*WHAT IS EXPECTED*. Arrange each line of the material below as a row in a Markdown table, with columns headed "Row" and "Material line", and leave out any blank lines.

=== LISTED ENTRIES ===

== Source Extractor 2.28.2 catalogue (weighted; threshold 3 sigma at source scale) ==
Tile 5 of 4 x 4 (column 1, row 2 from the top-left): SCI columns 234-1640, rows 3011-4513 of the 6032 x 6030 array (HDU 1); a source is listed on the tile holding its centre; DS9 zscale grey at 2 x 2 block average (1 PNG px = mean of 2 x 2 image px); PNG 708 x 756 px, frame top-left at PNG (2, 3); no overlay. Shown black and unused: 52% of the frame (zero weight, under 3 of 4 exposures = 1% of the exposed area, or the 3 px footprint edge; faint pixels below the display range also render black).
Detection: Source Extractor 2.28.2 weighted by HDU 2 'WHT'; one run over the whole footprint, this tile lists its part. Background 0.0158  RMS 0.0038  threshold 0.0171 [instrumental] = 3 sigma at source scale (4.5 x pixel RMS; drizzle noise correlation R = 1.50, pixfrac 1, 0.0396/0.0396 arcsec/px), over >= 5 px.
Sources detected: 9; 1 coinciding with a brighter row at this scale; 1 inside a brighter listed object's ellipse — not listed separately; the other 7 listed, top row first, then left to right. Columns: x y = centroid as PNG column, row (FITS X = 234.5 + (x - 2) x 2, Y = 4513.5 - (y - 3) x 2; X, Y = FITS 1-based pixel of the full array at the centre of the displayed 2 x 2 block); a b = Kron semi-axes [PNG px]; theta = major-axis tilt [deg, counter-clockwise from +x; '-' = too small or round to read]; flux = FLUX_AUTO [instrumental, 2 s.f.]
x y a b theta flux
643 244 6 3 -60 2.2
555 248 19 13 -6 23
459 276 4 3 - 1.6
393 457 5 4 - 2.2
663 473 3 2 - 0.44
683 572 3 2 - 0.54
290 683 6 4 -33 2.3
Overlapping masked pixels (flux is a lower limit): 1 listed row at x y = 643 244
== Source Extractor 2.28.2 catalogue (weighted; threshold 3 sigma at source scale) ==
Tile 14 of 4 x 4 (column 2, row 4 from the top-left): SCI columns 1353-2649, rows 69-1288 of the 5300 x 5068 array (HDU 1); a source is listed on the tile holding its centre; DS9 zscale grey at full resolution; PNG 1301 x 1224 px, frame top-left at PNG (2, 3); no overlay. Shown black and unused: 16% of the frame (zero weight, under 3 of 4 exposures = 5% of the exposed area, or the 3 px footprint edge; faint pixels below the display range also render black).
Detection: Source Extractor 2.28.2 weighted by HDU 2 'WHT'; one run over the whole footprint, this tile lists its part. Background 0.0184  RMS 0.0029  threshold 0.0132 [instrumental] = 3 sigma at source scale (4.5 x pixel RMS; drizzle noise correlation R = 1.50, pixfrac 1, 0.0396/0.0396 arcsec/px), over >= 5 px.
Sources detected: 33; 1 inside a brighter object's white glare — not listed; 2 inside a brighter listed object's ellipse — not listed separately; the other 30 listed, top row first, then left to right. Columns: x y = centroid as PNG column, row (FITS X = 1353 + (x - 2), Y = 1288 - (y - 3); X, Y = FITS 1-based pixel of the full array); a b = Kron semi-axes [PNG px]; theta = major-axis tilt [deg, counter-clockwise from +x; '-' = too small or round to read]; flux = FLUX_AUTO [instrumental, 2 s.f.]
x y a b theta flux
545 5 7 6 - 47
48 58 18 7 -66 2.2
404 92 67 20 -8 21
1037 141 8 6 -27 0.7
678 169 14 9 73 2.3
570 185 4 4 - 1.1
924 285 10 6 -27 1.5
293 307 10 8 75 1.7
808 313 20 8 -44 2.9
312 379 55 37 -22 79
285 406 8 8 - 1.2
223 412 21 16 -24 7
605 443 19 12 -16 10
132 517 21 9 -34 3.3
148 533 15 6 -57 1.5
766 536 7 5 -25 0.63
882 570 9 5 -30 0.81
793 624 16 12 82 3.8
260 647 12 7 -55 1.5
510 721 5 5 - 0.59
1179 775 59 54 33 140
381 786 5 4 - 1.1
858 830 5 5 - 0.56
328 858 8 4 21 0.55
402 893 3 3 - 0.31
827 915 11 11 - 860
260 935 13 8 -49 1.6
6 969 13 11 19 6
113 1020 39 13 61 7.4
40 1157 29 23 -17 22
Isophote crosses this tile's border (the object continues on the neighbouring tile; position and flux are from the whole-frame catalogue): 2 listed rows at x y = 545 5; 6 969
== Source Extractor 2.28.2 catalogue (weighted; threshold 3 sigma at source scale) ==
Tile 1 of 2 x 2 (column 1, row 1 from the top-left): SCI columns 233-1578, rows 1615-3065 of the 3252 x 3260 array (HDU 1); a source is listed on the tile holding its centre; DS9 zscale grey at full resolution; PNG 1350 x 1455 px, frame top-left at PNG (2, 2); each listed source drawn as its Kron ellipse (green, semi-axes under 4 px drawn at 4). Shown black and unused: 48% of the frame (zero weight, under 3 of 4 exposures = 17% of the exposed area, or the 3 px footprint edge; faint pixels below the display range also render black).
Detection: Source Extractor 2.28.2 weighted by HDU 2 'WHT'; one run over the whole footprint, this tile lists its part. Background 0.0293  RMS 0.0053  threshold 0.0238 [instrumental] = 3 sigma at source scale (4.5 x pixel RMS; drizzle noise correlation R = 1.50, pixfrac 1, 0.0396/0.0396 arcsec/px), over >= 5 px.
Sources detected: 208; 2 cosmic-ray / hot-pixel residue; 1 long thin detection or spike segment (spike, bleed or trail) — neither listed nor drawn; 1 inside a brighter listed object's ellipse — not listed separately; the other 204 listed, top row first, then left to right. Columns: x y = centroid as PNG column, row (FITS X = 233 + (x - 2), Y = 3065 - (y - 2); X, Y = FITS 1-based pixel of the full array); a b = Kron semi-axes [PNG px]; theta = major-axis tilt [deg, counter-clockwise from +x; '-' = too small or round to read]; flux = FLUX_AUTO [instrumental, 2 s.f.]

===

*CORRECT RESULT*.
| Row | Material line |
|---|---|
| 1 | == Source Extractor 2.28.2 catalogue (weighted; threshold 3 sigma at source scale) == |
| 2 | Tile 5 of 4 x 4 (column 1, row 2 from the top-left): SCI columns 234-1640, rows 3011-4513 of the 6032 x 6030 array (HDU 1); a source is listed on the tile holding its centre; DS9 zscale grey at 2 x 2 block average (1 PNG px = mean of 2 x 2 image px); PNG 708 x 756 px, frame top-left at PNG (2, 3); no overlay. Shown black and unused: 52% of the frame (zero weight, under 3 of 4 exposures = 1% of the exposed area, or the 3 px footprint edge; faint pixels below the display range also render black). |
| 3 | Detection: Source Extractor 2.28.2 weighted by HDU 2 'WHT'; one run over the whole footprint, this tile lists its part. Background 0.0158  RMS 0.0038  threshold 0.0171 [instrumental] = 3 sigma at source scale (4.5 x pixel RMS; drizzle noise correlation R = 1.50, pixfrac 1, 0.0396/0.0396 arcsec/px), over >= 5 px. |
| 4 | Sources detected: 9; 1 coinciding with a brighter row at this scale; 1 inside a brighter listed object's ellipse — not listed separately; the other 7 listed, top row first, then left to right. Columns: x y = centroid as PNG column, row (FITS X = 234.5 + (x - 2) x 2, Y = 4513.5 - (y - 3) x 2; X, Y = FITS 1-based pixel of the full array at the centre of the displayed 2 x 2 block); a b = Kron semi-axes [PNG px]; theta = major-axis tilt [deg, counter-clockwise from +x; '-' = too small or round to read]; flux = FLUX_AUTO [instrumental, 2 s.f.] |
| 5 | x y a b theta flux |
| 6 | 643 244 6 3 -60 2.2 |
| 7 | 555 248 19 13 -6 23 |
| 8 | 459 276 4 3 - 1.6 |
| 9 | 393 457 5 4 - 2.2 |
| 10 | 663 473 3 2 - 0.44 |
| 11 | 683 572 3 2 - 0.54 |
| 12 | 290 683 6 4 -33 2.3 |
| 13 | Overlapping masked pixels (flux is a lower limit): 1 listed row at x y = 643 244 |
| 14 | == Source Extractor 2.28.2 catalogue (weighted; threshold 3 sigma at source scale) == |
| 15 | Tile 14 of 4 x 4 (column 2, row 4 from the top-left): SCI columns 1353-2649, rows 69-1288 of the 5300 x 5068 array (HDU 1); a source is listed on the tile holding its centre; DS9 zscale grey at full resolution; PNG 1301 x 1224 px, frame top-left at PNG (2, 3); no overlay. Shown black and unused: 16% of the frame (zero weight, under 3 of 4 exposures = 5% of the exposed area, or the 3 px footprint edge; faint pixels below the display range also render black). |
| 16 | Detection: Source Extractor 2.28.2 weighted by HDU 2 'WHT'; one run over the whole footprint, this tile lists its part. Background 0.0184  RMS 0.0029  threshold 0.0132 [instrumental] = 3 sigma at source scale (4.5 x pixel RMS; drizzle noise correlation R = 1.50, pixfrac 1, 0.0396/0.0396 arcsec/px), over >= 5 px. |
| 17 | Sources detected: 33; 1 inside a brighter object's white glare — not listed; 2 inside a brighter listed object's ellipse — not listed separately; the other 30 listed, top row first, then left to right. Columns: x y = centroid as PNG column, row (FITS X = 1353 + (x - 2), Y = 1288 - (y - 3); X, Y = FITS 1-based pixel of the full array); a b = Kron semi-axes [PNG px]; theta = major-axis tilt [deg, counter-clockwise from +x; '-' = too small or round to read]; flux = FLUX_AUTO [instrumental, 2 s.f.] |
| 18 | x y a b theta flux |
| 19 | 545 5 7 6 - 47 |
| 20 | 48 58 18 7 -66 2.2 |
| 21 | 404 92 67 20 -8 21 |
| 22 | 1037 141 8 6 -27 0.7 |
| 23 | 678 169 14 9 73 2.3 |
| 24 | 570 185 4 4 - 1.1 |
| 25 | 924 285 10 6 -27 1.5 |
| 26 | 293 307 10 8 75 1.7 |
| 27 | 808 313 20 8 -44 2.9 |
| 28 | 312 379 55 37 -22 79 |
| 29 | 285 406 8 8 - 1.2 |
| 30 | 223 412 21 16 -24 7 |
| 31 | 605 443 19 12 -16 10 |
| 32 | 132 517 21 9 -34 3.3 |
| 33 | 148 533 15 6 -57 1.5 |
| 34 | 766 536 7 5 -25 0.63 |
| 35 | 882 570 9 5 -30 0.81 |
| 36 | 793 624 16 12 82 3.8 |
| 37 | 260 647 12 7 -55 1.5 |
| 38 | 510 721 5 5 - 0.59 |
| 39 | 1179 775 59 54 33 140 |
| 40 | 381 786 5 4 - 1.1 |
| 41 | 858 830 5 5 - 0.56 |
| 42 | 328 858 8 4 21 0.55 |
| 43 | 402 893 3 3 - 0.31 |
| 44 | 827 915 11 11 - 860 |
| 45 | 260 935 13 8 -49 1.6 |
| 46 | 6 969 13 11 19 6 |
| 47 | 113 1020 39 13 61 7.4 |
| 48 | 40 1157 29 23 -17 22 |
| 49 | Isophote crosses this tile's border (the object continues on the neighbouring tile; position and flux are from the whole-frame catalogue): 2 listed rows at x y = 545 5; 6 969 |
| 50 | == Source Extractor 2.28.2 catalogue (weighted; threshold 3 sigma at source scale) == |
| 51 | Tile 1 of 2 x 2 (column 1, row 1 from the top-left): SCI columns 233-1578, rows 1615-3065 of the 3252 x 3260 array (HDU 1); a source is listed on the tile holding its centre; DS9 zscale grey at full resolution; PNG 1350 x 1455 px, frame top-left at PNG (2, 2); each listed source drawn as its Kron ellipse (green, semi-axes under 4 px drawn at 4). Shown black and unused: 48% of the frame (zero weight, under 3 of 4 exposures = 17% of the exposed area, or the 3 px footprint edge; faint pixels below the display range also render black). |
| 52 | Detection: Source Extractor 2.28.2 weighted by HDU 2 'WHT'; one run over the whole footprint, this tile lists its part. Background 0.0293  RMS 0.0053  threshold 0.0238 [instrumental] = 3 sigma at source scale (4.5 x pixel RMS; drizzle noise correlation R = 1.50, pixfrac 1, 0.0396/0.0396 arcsec/px), over >= 5 px. |
| 53 | Sources detected: 208; 2 cosmic-ray / hot-pixel residue; 1 long thin detection or spike segment (spike, bleed or trail) — neither listed nor drawn; 1 inside a brighter listed object's ellipse — not listed separately; the other 204 listed, top row first, then left to right. Columns: x y = centroid as PNG column, row (FITS X = 233 + (x - 2), Y = 3065 - (y - 2); X, Y = FITS 1-based pixel of the full array); a b = Kron semi-axes [PNG px]; theta = major-axis tilt [deg, counter-clockwise from +x; '-' = too small or round to read]; flux = FLUX_AUTO [instrumental, 2 s.f.] |